**What you will do:** Reproduce the records. Keep every word exact and include no images.

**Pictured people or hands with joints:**
----

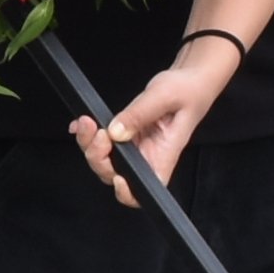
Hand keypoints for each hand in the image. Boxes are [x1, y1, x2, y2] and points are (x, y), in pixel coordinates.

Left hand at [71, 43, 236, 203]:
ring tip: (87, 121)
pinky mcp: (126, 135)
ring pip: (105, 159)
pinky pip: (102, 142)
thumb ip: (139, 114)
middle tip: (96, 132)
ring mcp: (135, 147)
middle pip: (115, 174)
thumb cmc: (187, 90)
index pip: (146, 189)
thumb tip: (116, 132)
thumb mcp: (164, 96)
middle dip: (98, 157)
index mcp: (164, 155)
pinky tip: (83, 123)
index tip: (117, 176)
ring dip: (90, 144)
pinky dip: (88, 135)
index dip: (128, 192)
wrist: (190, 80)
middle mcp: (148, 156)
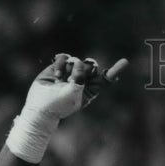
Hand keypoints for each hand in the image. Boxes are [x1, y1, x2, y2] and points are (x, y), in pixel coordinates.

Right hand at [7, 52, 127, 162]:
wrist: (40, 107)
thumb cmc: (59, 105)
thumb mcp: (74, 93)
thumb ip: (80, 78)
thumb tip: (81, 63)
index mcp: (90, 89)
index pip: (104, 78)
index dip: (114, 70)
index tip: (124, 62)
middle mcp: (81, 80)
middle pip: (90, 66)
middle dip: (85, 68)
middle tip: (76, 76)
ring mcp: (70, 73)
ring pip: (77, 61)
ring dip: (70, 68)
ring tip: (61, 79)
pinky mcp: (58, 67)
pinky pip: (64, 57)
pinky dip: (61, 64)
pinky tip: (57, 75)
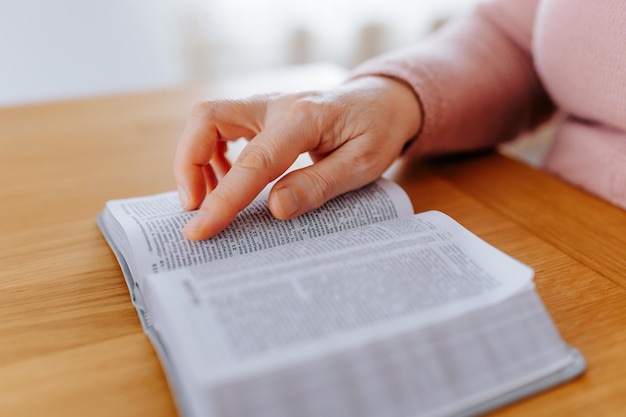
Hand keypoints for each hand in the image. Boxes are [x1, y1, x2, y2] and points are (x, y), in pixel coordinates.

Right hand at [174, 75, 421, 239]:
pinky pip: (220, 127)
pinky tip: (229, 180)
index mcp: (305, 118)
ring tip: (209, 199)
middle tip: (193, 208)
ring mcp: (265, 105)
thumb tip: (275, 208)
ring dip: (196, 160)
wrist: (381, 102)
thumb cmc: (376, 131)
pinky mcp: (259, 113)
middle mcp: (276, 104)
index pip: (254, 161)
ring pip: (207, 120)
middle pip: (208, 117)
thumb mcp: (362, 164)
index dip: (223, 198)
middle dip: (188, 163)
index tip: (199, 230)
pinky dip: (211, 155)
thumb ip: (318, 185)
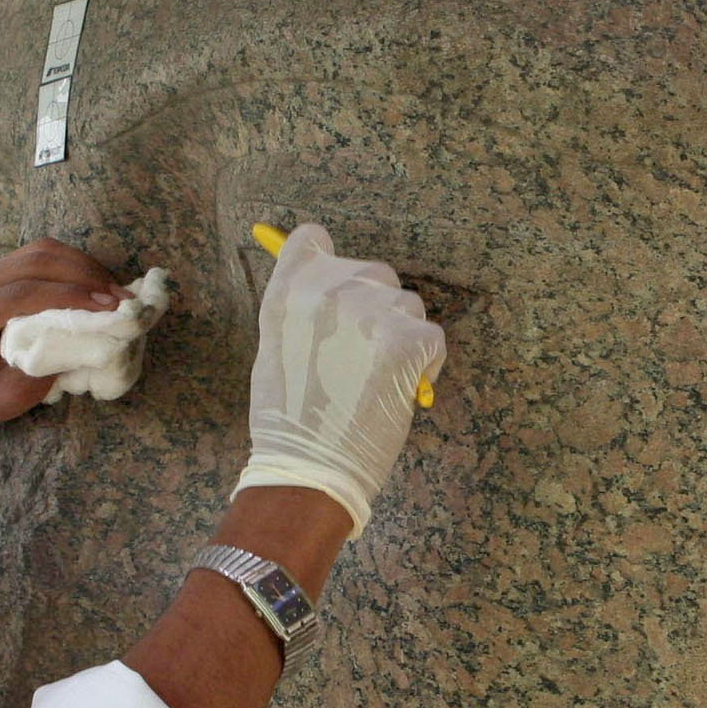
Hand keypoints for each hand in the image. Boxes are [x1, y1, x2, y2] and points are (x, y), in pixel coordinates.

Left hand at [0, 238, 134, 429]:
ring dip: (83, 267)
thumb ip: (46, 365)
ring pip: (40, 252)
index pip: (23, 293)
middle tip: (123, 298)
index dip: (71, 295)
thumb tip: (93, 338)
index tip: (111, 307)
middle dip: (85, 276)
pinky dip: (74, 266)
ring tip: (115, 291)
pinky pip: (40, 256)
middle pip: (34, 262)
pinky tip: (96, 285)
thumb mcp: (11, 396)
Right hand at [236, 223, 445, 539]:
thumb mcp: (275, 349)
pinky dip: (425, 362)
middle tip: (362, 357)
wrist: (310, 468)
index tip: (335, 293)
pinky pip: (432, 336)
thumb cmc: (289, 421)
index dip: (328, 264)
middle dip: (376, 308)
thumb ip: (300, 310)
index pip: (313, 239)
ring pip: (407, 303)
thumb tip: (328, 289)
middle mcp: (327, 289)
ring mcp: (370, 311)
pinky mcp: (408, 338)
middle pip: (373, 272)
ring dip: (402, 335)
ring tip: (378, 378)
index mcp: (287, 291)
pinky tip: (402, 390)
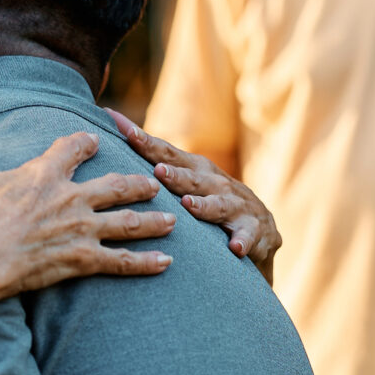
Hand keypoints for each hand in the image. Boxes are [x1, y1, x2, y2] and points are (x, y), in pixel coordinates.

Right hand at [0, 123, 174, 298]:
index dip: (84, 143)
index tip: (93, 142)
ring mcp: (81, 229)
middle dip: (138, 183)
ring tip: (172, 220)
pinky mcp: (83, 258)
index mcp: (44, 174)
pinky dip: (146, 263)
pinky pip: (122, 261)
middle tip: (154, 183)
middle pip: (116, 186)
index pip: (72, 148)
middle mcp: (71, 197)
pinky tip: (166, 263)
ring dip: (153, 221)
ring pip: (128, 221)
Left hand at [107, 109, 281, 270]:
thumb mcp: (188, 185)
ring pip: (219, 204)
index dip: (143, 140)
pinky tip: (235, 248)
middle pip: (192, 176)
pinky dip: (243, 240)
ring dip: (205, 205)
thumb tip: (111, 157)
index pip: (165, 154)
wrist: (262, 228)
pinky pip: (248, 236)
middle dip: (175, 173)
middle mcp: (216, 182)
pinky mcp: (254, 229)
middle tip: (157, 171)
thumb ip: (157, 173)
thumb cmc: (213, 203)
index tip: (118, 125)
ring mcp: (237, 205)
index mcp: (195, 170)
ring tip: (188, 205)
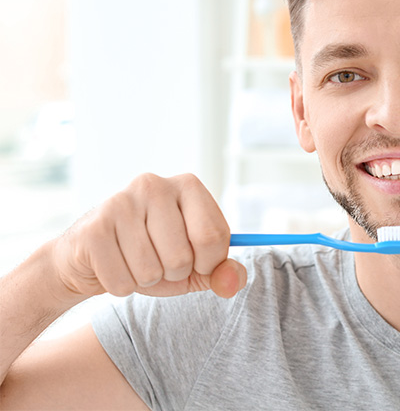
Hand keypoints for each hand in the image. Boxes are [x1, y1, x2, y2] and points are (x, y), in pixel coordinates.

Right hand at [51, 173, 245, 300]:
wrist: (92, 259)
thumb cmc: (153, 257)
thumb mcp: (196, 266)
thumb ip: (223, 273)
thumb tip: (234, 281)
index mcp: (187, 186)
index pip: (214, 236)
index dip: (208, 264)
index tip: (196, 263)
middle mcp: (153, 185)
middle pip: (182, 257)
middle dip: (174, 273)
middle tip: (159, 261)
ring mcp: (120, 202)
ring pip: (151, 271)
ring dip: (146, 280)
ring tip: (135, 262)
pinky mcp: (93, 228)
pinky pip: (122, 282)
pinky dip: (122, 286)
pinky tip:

----

**Result for this task:**
Hand keypoints for each hand in the image. Boxes are [x1, y1, x2, y2] and points are (x, y), in pixel coordinates.

Left hand at [71, 43, 236, 203]:
ring tip: (87, 121)
pinky mcp: (126, 135)
ring pip: (105, 159)
pinky pip: (102, 142)
thumb ip: (139, 114)
middle tip: (96, 132)
ring mcp: (135, 147)
middle pip: (115, 174)
thumb cmc: (187, 90)
index pip: (146, 189)
thumb tip: (116, 132)
thumb mcp: (164, 96)
middle dip: (98, 157)
index mcp: (164, 155)
pinky tip: (83, 123)
index tip: (117, 176)
ring dip: (90, 144)
pinky dip: (88, 135)
index dip: (128, 192)
wrist: (190, 80)
middle mcp: (148, 156)
Hand keypoints for each hand in the image. Boxes are [x1, y1, x2, y2] and points are (x, y), in pixel coordinates.

Right hand at [7, 52, 127, 162]:
wrist: (40, 107)
thumb cmc: (59, 105)
thumb mcp: (74, 93)
thumb ip: (80, 78)
thumb tip: (81, 63)
index mcp: (90, 89)
index pip: (104, 78)
index dip: (114, 70)
index tip: (124, 62)
middle mcp: (81, 80)
middle pip: (90, 66)
middle dip: (85, 68)
middle tip: (76, 76)
ring mcp: (70, 73)
ring pip: (77, 61)
ring dip: (70, 68)
ring tip: (61, 79)
pinky mcp: (58, 67)
pinky pip: (64, 57)
pinky dip: (61, 64)
pinky tip: (57, 75)
Hand keypoints for each hand in the image. Boxes are [x1, y1, x2, y2] and points are (x, y), in pixel coordinates.

Right hand at [174, 75, 421, 239]:
pinky pip: (220, 127)
pinky tip: (229, 180)
index mcp: (305, 118)
ring tip: (209, 199)
middle tip: (193, 208)
ring mcp: (265, 105)
thumb tip: (275, 208)
ring dip: (196, 160)
wrist: (381, 102)
thumb cmc: (376, 131)
pinky mcp: (259, 113)
middle mcp: (276, 104)
index pip: (254, 161)
ring pip: (207, 120)
middle pip: (208, 117)
thumb mcp: (362, 164)
index dip: (223, 198)
middle dip: (188, 163)
index tip: (199, 230)
pinky dip: (211, 155)
thumb ip: (318, 185)
Hand keypoints for each hand in the image. Boxes are [x1, y1, x2, y2] and points are (x, y), in pixel coordinates.

Left hand at [0, 238, 134, 429]:
ring dip: (83, 267)
thumb ip: (46, 365)
ring pip: (40, 252)
index pip: (23, 293)
middle tip: (123, 298)
index dip: (71, 295)
thumb tip: (93, 338)
index tip: (111, 307)
middle dip: (85, 276)
pinky dip: (74, 266)
ring tip: (115, 291)
pinky pip: (40, 256)
middle pip: (34, 262)
pinky tip: (96, 285)
thumb mcp: (11, 396)
Right hand at [236, 223, 445, 539]:
thumb mcp: (275, 349)
pinky dip: (425, 362)
middle tip: (362, 357)
wrist: (310, 468)
index tip: (335, 293)
pinky pip: (432, 336)
thumb cmc: (289, 421)
index dip: (328, 264)
middle dip: (376, 308)
thumb ip: (300, 310)
index pip: (313, 239)
ring pip: (407, 303)
thumb tip: (328, 289)
middle mcp: (327, 289)
ring mcp: (370, 311)
pinky mcp: (408, 338)
middle pip: (373, 272)
ring dip: (402, 335)
ring tip: (378, 378)
index mcp: (287, 291)
pinky tip: (402, 390)
Hand keypoints for each hand in the image. Boxes are [x1, y1, x2, y2] and points are (x, y), in pixel coordinates.

Right hand at [0, 123, 174, 298]:
index dip: (84, 143)
index tip: (93, 142)
ring mcp: (81, 229)
middle dip: (138, 183)
ring tip: (172, 220)
pinky mcp: (83, 258)
index mcp: (44, 174)
pinky dip: (146, 263)
pinky pip: (122, 261)
middle tip: (154, 183)
middle pip: (116, 186)
index pip: (72, 148)
middle mcp: (71, 197)
pinky tip: (166, 263)
ring dip: (153, 221)
ring pip: (128, 221)
Left hand at [107, 109, 281, 270]:
thumb mcp: (188, 185)
ring pip: (219, 204)
index dip: (143, 140)
pinky tip: (235, 248)
middle pip: (192, 176)
pinky dip: (243, 240)
ring dip: (205, 205)
thumb tip: (111, 157)
index pip: (165, 154)
wrist: (262, 228)
pinky pip: (248, 236)
middle dip: (175, 173)
middle mcp: (216, 182)
pinky mcp: (254, 229)
middle tip: (157, 171)
thumb ip: (157, 173)
thumb cmc: (213, 203)
index tip: (118, 125)
ring mcp: (237, 205)
index mcp: (195, 170)
ring tip: (188, 205)
Hand keypoints for each hand in the image. Boxes are [x1, y1, x2, y2] and points are (x, y), in pixel coordinates.

Right hand at [51, 173, 245, 300]:
wrist: (92, 259)
thumb cmc: (153, 257)
thumb mcp: (196, 266)
thumb ip: (223, 273)
thumb tip: (234, 281)
index mcp: (187, 186)
index pip: (214, 236)
index dip: (208, 264)
index tip: (196, 263)
middle mcp: (153, 185)
middle pip: (182, 257)
middle dip: (174, 273)
middle tip: (159, 261)
ring mcp: (120, 202)
ring pip: (151, 271)
ring dip: (146, 280)
ring tip: (135, 262)
pinky mcp: (93, 228)
pinky pip: (122, 282)
pinky dip: (122, 286)
pinky tip:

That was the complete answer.